Loi anti-squat
C’est l’aboutissement d’un texte polémique, centré sur la protection des intérêts des propriétaires dont le logement est occupé de façon illicite. Ils pourront désormais se prévaloir de la loi « anti-squat », publiée au cœur de l’été et qui instaure deux nouveaux délits dans son article 1.
Figurant dans un chapitre spécifique du code pénal, ils ciblent, pour l’un les squatteurs, pour l’autre, les locataires sous le coup d’un jugement d’expulsion.
Le texte : Art. 1 de la loi n° 2023-668 du 27.7.23
Tous les biens sont concernés
Les propriétaires aux prises avec des squatteurs sont désormais protégés par un délit d’occupation frauduleuse (1). Celui-ci est constitué lorsqu’un ou plusieurs individus s’introduisent dans un local à usage d’habitation (meublé ou non), commercial, agricole ou professionnel, à l’aide de manœuvres (avec une clé volée, par exemple), menaces (gestuelles ou verbales), voies de fait (en forçant une serrure…) ou contraintes (chantage…). Ce délit est puni de 2 ans de prison et 30 000 € d’amende.

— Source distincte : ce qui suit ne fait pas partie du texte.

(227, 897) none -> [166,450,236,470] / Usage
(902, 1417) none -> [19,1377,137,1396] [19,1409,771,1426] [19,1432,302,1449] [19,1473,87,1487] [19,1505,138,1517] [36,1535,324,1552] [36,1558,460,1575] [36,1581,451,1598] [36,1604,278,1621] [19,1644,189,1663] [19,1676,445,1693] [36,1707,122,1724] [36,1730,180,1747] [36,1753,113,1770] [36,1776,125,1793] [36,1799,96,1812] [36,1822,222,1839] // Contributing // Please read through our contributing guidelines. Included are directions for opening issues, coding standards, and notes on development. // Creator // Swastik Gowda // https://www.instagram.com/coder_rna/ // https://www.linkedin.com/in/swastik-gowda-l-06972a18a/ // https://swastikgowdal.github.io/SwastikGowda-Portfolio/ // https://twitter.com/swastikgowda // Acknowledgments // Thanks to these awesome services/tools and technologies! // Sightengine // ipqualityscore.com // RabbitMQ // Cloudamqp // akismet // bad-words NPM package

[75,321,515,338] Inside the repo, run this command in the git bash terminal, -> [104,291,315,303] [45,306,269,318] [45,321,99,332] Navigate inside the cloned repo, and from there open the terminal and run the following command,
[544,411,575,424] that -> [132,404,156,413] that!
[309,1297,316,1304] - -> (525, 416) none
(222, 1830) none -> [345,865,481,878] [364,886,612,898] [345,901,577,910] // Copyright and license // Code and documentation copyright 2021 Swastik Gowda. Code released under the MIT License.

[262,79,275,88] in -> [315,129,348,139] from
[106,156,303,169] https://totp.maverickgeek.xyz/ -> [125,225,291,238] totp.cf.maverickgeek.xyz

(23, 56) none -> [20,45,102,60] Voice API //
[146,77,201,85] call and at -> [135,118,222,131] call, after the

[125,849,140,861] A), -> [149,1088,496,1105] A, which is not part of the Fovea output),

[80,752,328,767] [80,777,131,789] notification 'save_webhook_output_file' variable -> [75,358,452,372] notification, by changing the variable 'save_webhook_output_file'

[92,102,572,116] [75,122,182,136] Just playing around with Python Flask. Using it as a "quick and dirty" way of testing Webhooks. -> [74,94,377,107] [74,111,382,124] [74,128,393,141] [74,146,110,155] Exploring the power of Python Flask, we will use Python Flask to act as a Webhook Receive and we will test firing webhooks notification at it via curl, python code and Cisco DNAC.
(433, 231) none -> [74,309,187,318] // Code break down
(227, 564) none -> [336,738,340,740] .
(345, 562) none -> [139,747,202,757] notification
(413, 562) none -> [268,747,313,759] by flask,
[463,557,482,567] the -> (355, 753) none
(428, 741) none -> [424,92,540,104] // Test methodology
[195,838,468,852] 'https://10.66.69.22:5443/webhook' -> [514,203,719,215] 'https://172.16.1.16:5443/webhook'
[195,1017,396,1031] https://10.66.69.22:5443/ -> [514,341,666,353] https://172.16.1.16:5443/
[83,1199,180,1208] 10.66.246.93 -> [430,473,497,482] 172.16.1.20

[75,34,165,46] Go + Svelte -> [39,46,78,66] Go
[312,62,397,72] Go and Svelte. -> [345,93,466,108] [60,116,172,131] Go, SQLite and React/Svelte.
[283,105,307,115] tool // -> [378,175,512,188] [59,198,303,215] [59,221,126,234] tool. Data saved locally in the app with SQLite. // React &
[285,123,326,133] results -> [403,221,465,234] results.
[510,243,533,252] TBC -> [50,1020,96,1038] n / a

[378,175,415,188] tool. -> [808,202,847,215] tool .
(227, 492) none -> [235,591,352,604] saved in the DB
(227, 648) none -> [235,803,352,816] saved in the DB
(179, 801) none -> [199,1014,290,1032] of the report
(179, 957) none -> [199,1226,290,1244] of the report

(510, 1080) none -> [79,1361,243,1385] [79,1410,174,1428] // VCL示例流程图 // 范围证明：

Jusqu’à présent, le propriétaire ne pouvait poursuivre les squatteurs qu’en cas de violation de domicile. C’est toujours possible, avec une nuance : la notion de domicile a été élargie par la loi, qui le définit comme « tout local d’habitation contenant des biens meubles (…) appartenant [à une personne], que cette personne y habite ou non et qu’il s’agisse de sa résidence principale ou non » (2). La sanction de la violation de domicile vient en outre d’être triplée, puisque les peines passent de 1 à 3 ans d’emprisonnement et de 15 000 à 45 000 € d’amende (3).
À savoir
Une mesure choc qu’il faut relativiser, du fait de l’insolvabilité récurrente des squatteurs. Le nouveau délit d’occupation frauduleuse est moins sévèrement sanctionné, mais il a le mérite de viser les squats de locaux d’habitation non meublés (logements vacants entre 2 locations ou après l’achèvement d’une construction, par exemple), de bureaux et autres locaux professionnels. « Il est compréhensible de traiter plus sévèrement une atteinte à la résidence principale ou secondaire, à savoir les lieux de vie du propriétaire. Il s’agit là de respecter un droit attaché à la personne et non de sanctionner une simple atteinte à ses biens », analyse Pierre de Plater, avocat parisien. Les deux délits ne risquent-ils pas de se chevaucher ? « La pratique judiciaire nous le dira, mais cette nouvelle incrimination pourrait également servir d’alternative en cas d’impossibilité de prouver la violation de domicile devant le tribunal », avance l’avocat.
La procédure expresse est revue
Pour obtenir l’expulsion manu militari de squatteurs qui se sont introduits et installés par effraction ou manœuvres diverses, il faut s’adresser au préfet. Une procédure administrative expresse permet au propriétaire de récupérer rapidement son logement. Elle concerne désormais tout local à usage d’habitation, qu’il s’agisse ou non de la résidence principale de la victime (4). Le préfet sollicité dispose de 48 heures pour mettre les squatteurs en demeure de libérer les lieux. Sa sentence doit alors être exécutée dans les 24 heures s’il s’agit du domicile, 7 jours pour tout autre local à usage d’habitation. Si le propriétaire ne peut apporter la preuve de son titre, du fait de l’impossibilité d’accéder à son bien squatté, il revient au préfet d’interroger le fisc à ce sujet dans les 72 heures (5).
Les bailleurs n’ont pas été oubliés
Lorsqu’un locataire en situation d’impayés de loyers se maintient dans un logement malgré un jugement d’expulsion devenu définitif (c’est-à-dire après épuisement de toutes les voies de recours), le propriétaire bailleur peut désormais, lui aussi, faire valoir le délit d’occupation frauduleuse (6). Celui-ci est caractérisé dès lors que l’ex locataire, ayant reçu un commandement de quitter les lieux, s’y maintient au-delà d’un délai de 2 mois. Il encourt une amende de 7 500 €. Mais cette nouvelle infraction se heurte à une limite inhérente à la protection du droit au logement : l’ex-locataire, devenu occupant sans droit ni titre, bénéficie de la trêve hivernale (7) (du 1er novembre au 31 mars). Cette période, durant laquelle aucune expulsion ne peut se produire, retarde d’autant l’effectivité de son départ des lieux et peut compliquer l’application de l’amende. Par ailleurs, le jugement d’expulsion intervient généralement après que l’occupant a obtenu du juge des délais de grâce. Mais sur ce point, la loi est plus sévère, puisqu’ils sont réduits à 1 an, contre 3 ans auparavant (8), et sont désormais réservés aux locataires de bonne foi (9).